Collected data:
* * * * * * * * *

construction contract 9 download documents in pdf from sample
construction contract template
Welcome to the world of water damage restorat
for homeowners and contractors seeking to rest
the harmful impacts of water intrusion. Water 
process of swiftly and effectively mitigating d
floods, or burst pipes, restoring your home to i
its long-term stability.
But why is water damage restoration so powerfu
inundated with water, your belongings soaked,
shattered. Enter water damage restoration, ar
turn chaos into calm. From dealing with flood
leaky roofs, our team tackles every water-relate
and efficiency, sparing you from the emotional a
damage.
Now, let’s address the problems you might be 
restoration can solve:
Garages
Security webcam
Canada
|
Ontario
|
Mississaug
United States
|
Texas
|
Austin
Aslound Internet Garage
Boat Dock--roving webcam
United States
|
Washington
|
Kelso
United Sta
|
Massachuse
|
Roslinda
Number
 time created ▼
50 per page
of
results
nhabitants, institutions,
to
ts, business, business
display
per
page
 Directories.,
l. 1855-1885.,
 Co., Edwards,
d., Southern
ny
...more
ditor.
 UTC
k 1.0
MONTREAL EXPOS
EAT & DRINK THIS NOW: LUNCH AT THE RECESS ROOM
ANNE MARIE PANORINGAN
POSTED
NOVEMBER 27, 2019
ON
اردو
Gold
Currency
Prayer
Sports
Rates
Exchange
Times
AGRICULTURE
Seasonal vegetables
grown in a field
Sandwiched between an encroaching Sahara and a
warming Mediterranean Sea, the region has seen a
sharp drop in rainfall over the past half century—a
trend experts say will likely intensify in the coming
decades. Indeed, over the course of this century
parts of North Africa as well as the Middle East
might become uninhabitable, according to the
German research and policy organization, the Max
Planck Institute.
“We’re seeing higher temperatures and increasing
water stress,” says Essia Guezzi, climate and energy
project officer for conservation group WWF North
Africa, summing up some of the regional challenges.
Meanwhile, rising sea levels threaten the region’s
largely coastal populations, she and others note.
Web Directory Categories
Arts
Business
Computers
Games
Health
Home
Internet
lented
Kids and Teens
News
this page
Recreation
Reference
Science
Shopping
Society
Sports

* * * * * * * * *

Task requirements:
Nothing in the data may be omitted; transcribe it exactly.

Task output:
construction contract 9 download documents in pdf from sample
construction contract template
Welcome to the world of water damage restorat
for homeowners and contractors seeking to rest
the harmful impacts of water intrusion. Water 
process of swiftly and effectively mitigating d
floods, or burst pipes, restoring your home to i
its long-term stability.
But why is water damage restoration so powerfu
inundated with water, your belongings soaked,
shattered. Enter water damage restoration, ar
turn chaos into calm. From dealing with flood
leaky roofs, our team tackles every water-relate
and efficiency, sparing you from the emotional a
damage.
Now, let’s address the problems you might be 
restoration can solve:
Garages
Security webcam
Canada
|
Ontario
|
Mississaug
United States
|
Texas
|
Austin
Aslound Internet Garage
Boat Dock--roving webcam
United States
|
Washington
|
Kelso
United Sta
|
Massachuse
|
Roslinda
Number
 time created ▼
50 per page
of
results
nhabitants, institutions,
to
ts, business, business
display
per
page
 Directories.,
l. 1855-1885.,
 Co., Edwards,
d., Southern
ny
...more
ditor.
 UTC
k 1.0
MONTREAL EXPOS
EAT & DRINK THIS NOW: LUNCH AT THE RECESS ROOM
ANNE MARIE PANORINGAN
POSTED
NOVEMBER 27, 2019
ON
اردو
Gold
Currency
Prayer
Sports
Rates
Exchange
Times
AGRICULTURE
Seasonal vegetables
grown in a field
Sandwiched between an encroaching Sahara and a
warming Mediterranean Sea, the region has seen a
sharp drop in rainfall over the past half century—a
trend experts say will likely intensify in the coming
decades. Indeed, over the course of this century
parts of North Africa as well as the Middle East
might become uninhabitable, according to the
German research and policy organization, the Max
Planck Institute.
“We’re seeing higher temperatures and increasing
water stress,” says Essia Guezzi, climate and energy
project officer for conservation group WWF North
Africa, summing up some of the regional challenges.
Meanwhile, rising sea levels threaten the region’s
largely coastal populations, she and others note.
Web Directory Categories
Arts
Business
Computers
Games
Health
Home
Internet
lented
Kids and Teens
News
this page
Recreation
Reference
Science
Shopping
Society
Sports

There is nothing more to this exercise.